La violence conjugale est-elle une raison acceptable pour divorcer ?



 


Question : « La violence conjugale est-elle une raison acceptable pour divorcer ? »

Réponse :
La Bible n’aborde pas le sujet de la violence conjugale, même s’il est évident qu’elle est absolument incompatible avec le modèle familial biblique (Éphésiens 5.22-33). La violence conjugale est immorale et ne doit plus être tolérée. Personne ne doit rester dans un environnement où il risque d’être victime de violence, que ce soit de la part d’un membre de sa famille, d’un ami, d’un employeur ou d’un inconnu. La violence conjugale est aussi illégale et les autorités civiles doivent être informées en tout premier lieu.

Un conjoint victime de violence conjugale doit immédiatement chercher un abri. S’il y a des enfants, eux aussi doivent être protégés et soustraits à toute violence. Il n’y a rien d’anti-biblique à se séparer d’un conjoint violent ; au contraire, il est juste de se protéger et de protéger ses enfants.

La Bible n’ordonne jamais le divorce, même en cas de violence conjugale. Elle mentionne deux raisons acceptables pour divorcer : l’abandon par un conjoint incroyant (1 Corinthiens 7.15) et l’adultère (Matthieu 5.32). Puisque la violence conjugale n’est pas citée, il est sage de ne pas être trop prompt à conseiller cette option.

Dieu permet le divorce en cas d’abandon et d’adultère, mais même ces circonstances ne doivent pas automatiquement enclencher une procédure de divorce : le divorce reste un dernier recours. En cas d’infidélité, il vaut mieux se réconcilier que de divorcer. Il vaut toujours mieux étendre le pardon et l’amour que Dieu nous offre gratuitement (Colossiens 3.13). La réconciliation avec un conjoint violent est cependant très différente et dépend entièrement de la certitude qu’il a réellement changé, ce qui peut prendre des années si cela finit par arriver. La séparation avec un conjoint abusif sera vraisemblablement longue.

Une fois la séparation établie, le conjoint violent a la responsabilité de chercher de l’aide, en tout premier lieu venant de Dieu. « En effet, toute personne qui demande reçoit, celui qui cherche trouve et l'on ouvre à celui qui frappe. » (Matthieu 7.8) Dieu est puissant pour guérir les personnes et les relations. Il doit être le Seigneur de nos vies, le Maître de nos biens et le Chef de nos foyers. Une aide psychologique et des mesures légales (injonctions restrictives) sont également appropriées et importantes pour le processus de changement.

Si le conjoint violent manifeste un changement vérifiable confirmé de manière indépendante, la relation peut être restaurée avec beaucoup de prudence. Les deux conjoints doivent s’engager à suivre les voies de Dieu et à développer leur relation avec lui par Christ. « Éloigne-moi de la voie du mensonge et accorde-moi la grâce de suivre ta loi ! Je choisis la voie de la fidélité, je place tes lois sous mes yeux. » (Psaume 119.29-30) Cette consécration à Dieu doit être accompagnée d’un accompagnement intensif par un pasteur ou un conseiller chrétien diplomé et digne de confiance. Cet accompagnement doit être d’abord individualisé, puis en couple et enfin avec toute la famille, car tous ont besoin de guérir. Le changement est possible pour une personne abusive qui se repent sincèrement et s’abandonne humblement au Seigneur (2 Corinthiens 3.18).
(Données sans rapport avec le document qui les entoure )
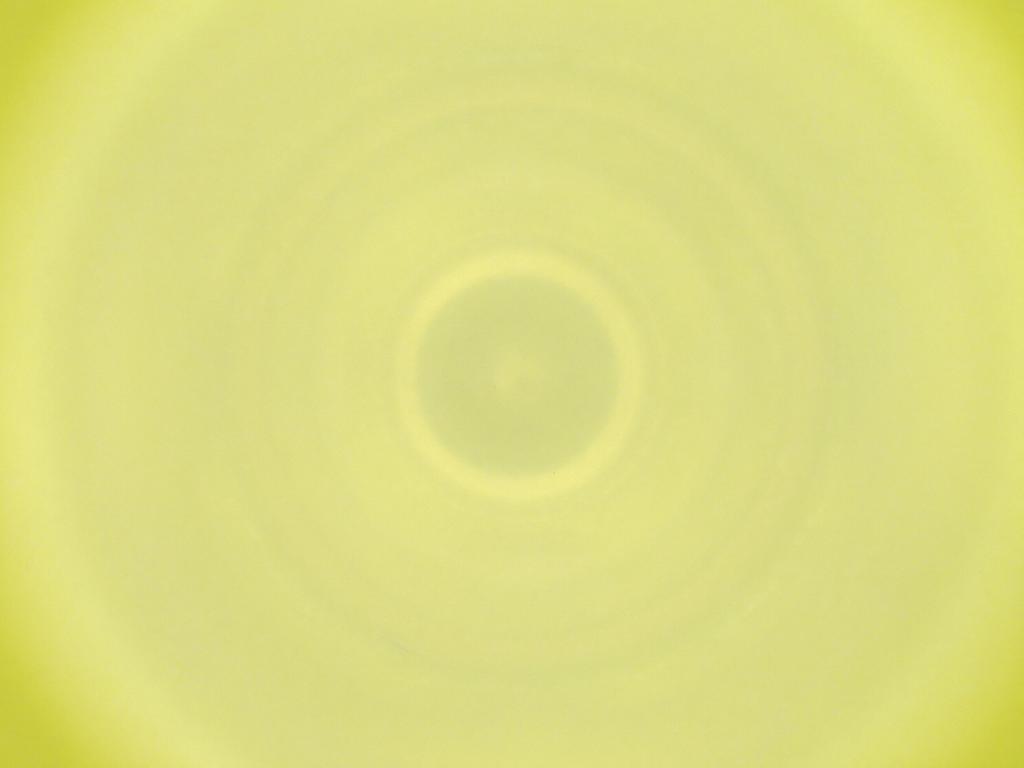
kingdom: Animalia
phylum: Arthropoda
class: Insecta
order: Diptera
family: Cecidomyiidae
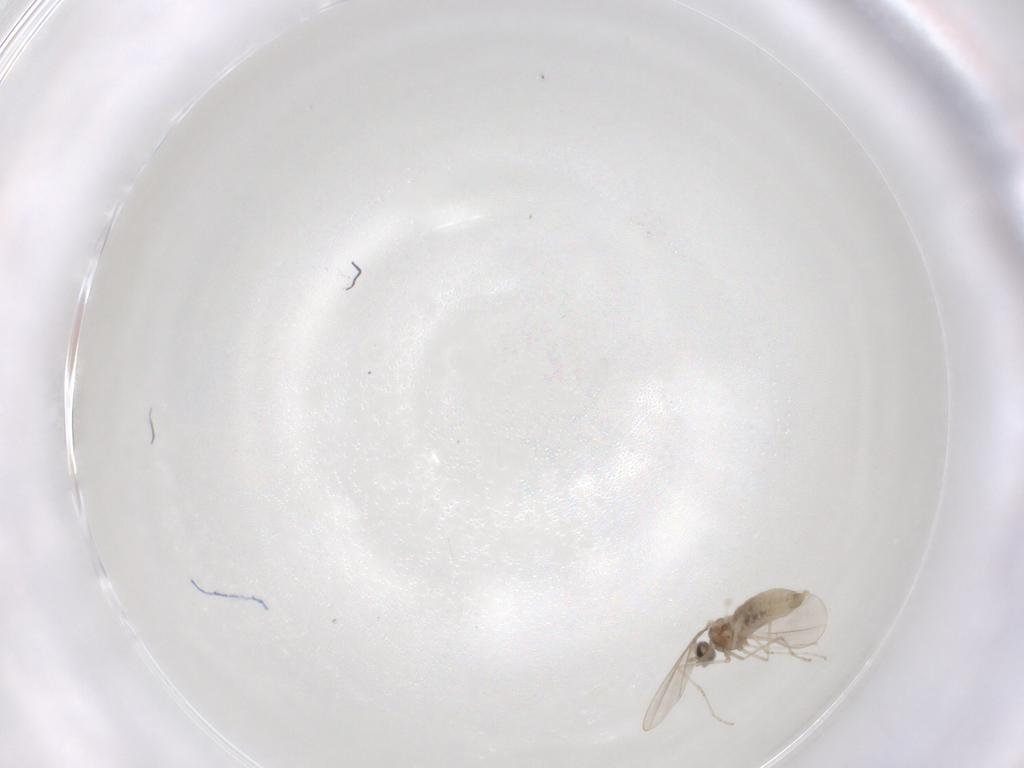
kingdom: Animalia
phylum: Arthropoda
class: Insecta
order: Diptera
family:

Un certain nombre de « signes avant-coureurs » permettent de détecter une relation abusive avant de s’engager de manière permanente, mais ces indicateurs ne sont malheureusement pas toujours visibles avant le mariage étant donné que beaucoup de personnes abusives sont très douées pour le cacher. Voici néanmoins une courte liste de comportements qui doivent nous alerter : la jalousie irrationnelle, le besoin de tout contrôler, les sautes d’humeur, la cruauté envers les animaux, la volonté d’isoler l’autre de sa famille et de ses amis, l’abus d’alcool ou l’usage de stupéfiants et le non-respect des limites, de la vie privée, de l’intimité ou des valeurs morales de l’autre. Si vous constatez ces signes avant-coureurs chez quelqu’un avec qui vous envisagez une relation, demandez conseil à une personne ayant de l’expérience des situations abusives.

Si vous êtes actuellement dans une relation abusive, qu’il s’agisse de votre conjoint, d’un parent, d’un enfant, d’un enseignant ou de qui que ce soit d’autre, sachez que Dieu ne veut pas que vous demeuriez dans cette situation. Ce n’est pas sa volonté que vous acceptiez de subir des violences physiques, sexuelles ou psychologiques. Quittez cette situation, trouvez quelqu’un pour vous aider, un lieu sûr, puis référez-vous immédiatement aux autorités. Avant tout, priez que Dieu vous guide et vous protège.